[haiku-development] Re: Git/Hg: some speed tests

  • From: Oliver Tappe <zooey@xxxxxxxxxxxxxxx>
  • To: haiku-development@xxxxxxxxxxxxx
  • Date: Wed, 04 May 2011 17:50:30 +0200

Hi guys,

On 2011-05-04 at 16:48:29 [+0200], Axel Dörfler <axeld@xxxxxxxxxxxxxxxx> 
wrote:
> Niels Sascha Reedijk <niels.reedijk@xxxxxxxxx> wrote:
> > === Checkout on Haiku ===
> 
> Thanks for all the tests! Judging from the syntax alone I would prefer
> hg :-)
> Does all those commands work on Haiku as well?
> 
> I don't find the complete checkout times that important, how does
> rebasing the local repository to a more recent revision look like?
> How fast is switching between branches?
> How fast is creating a new branch?
> How fast is merging a branch?

While interesting, all of these speed tests are pretty moot (as is the 
vote!), unless someone can help me solve the following problem:

We intend to use incremental global revision IDs in order to be able to 
identify revisions across different repositories, right? 

Mercurial does have support for revision-IDs, but these are not at all kept 
identical across different repositories. Whenever you pull from the 
upstream repo, the revision-IDs will change when you have committed local 
changes to your repo. So how does one find the local revision corresponding 
to a specific revision ID in the central repo? I have thought about this 
for a while but have not yet been able to come up with a good solution.

One could avoid the problem by always rebasing when pulling, but that's not 
the default in Mercurial. On top of that, the whole concept collapses when 
there are local branches in the repository (the branching via bookmarks 
concept that was suggested we use for Mercurial). If there are branches in 
the repository that are not on the server, the revision IDs will be 
incompatible.

Branching-via-bookmarks and consistent revision IDs are simply 
incompatible, so we have to come up with some other means to mark global 
revision with an ID in Mercurial. With git, the proof-of-concept 
implementation has been to use lightweight tags for that, which will be 
pulled/pushed together with the changesets. From what I saw during my 
tests, that works. Mercurial does have tags, but they either are not shared 
(i.e. won't be pulled/pushed) or they are version controlled (i.e. setting 
a tag will trigger another changeset). I don't know about you, but I 
wouldn't like every other commit to be one just adding a tag.

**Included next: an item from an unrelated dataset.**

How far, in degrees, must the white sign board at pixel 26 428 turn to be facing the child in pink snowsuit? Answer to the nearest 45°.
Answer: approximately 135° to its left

If someone has an idea how to create consistent revision IDs in Mercurial, 
please speak up, as otherwise, IMO, Mercurial won't do, no matter the vote.

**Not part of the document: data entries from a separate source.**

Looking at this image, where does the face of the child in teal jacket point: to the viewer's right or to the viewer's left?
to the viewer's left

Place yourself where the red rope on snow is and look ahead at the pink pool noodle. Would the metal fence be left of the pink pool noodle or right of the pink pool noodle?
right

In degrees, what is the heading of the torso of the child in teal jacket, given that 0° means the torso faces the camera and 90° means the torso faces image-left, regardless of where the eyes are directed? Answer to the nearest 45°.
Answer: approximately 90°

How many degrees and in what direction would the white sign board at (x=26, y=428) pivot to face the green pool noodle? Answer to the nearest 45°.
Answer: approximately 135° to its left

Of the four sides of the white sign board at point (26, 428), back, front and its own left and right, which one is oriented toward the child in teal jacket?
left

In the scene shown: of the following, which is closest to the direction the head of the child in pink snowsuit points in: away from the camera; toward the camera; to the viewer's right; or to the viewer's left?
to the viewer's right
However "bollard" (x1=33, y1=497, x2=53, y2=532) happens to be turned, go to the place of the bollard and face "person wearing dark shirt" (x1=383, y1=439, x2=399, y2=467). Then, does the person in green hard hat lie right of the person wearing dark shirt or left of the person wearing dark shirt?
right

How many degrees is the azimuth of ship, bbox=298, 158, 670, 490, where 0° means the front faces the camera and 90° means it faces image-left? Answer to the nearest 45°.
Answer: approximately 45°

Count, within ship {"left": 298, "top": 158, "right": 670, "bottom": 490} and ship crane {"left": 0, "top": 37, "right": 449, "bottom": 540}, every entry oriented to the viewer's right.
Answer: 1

> And finally, does hg support updating the local repository without
> (temporarily) throw away my local changes?
> As far as I understand, that takes 3-4 commands with git which I find
> very annoying (git stash, git rebase, git stash apply[, git stash
> clear]) -- or is that only relevant when working with SVN as a source
> repository?

Hm, I suppose a 'git rebase' should suffice to bring your local branch up 
to date (and re-apply your local changes at the end). If you have 
*uncommitted* local changes, too, then you need to store those with git 
stash, that's right. 
Mercurial does have rebase support, too, but it works just like git's - it 
just deals with committed changes - any uncommitted changes would have to 
be stored beforehand or will get lost during the rebase.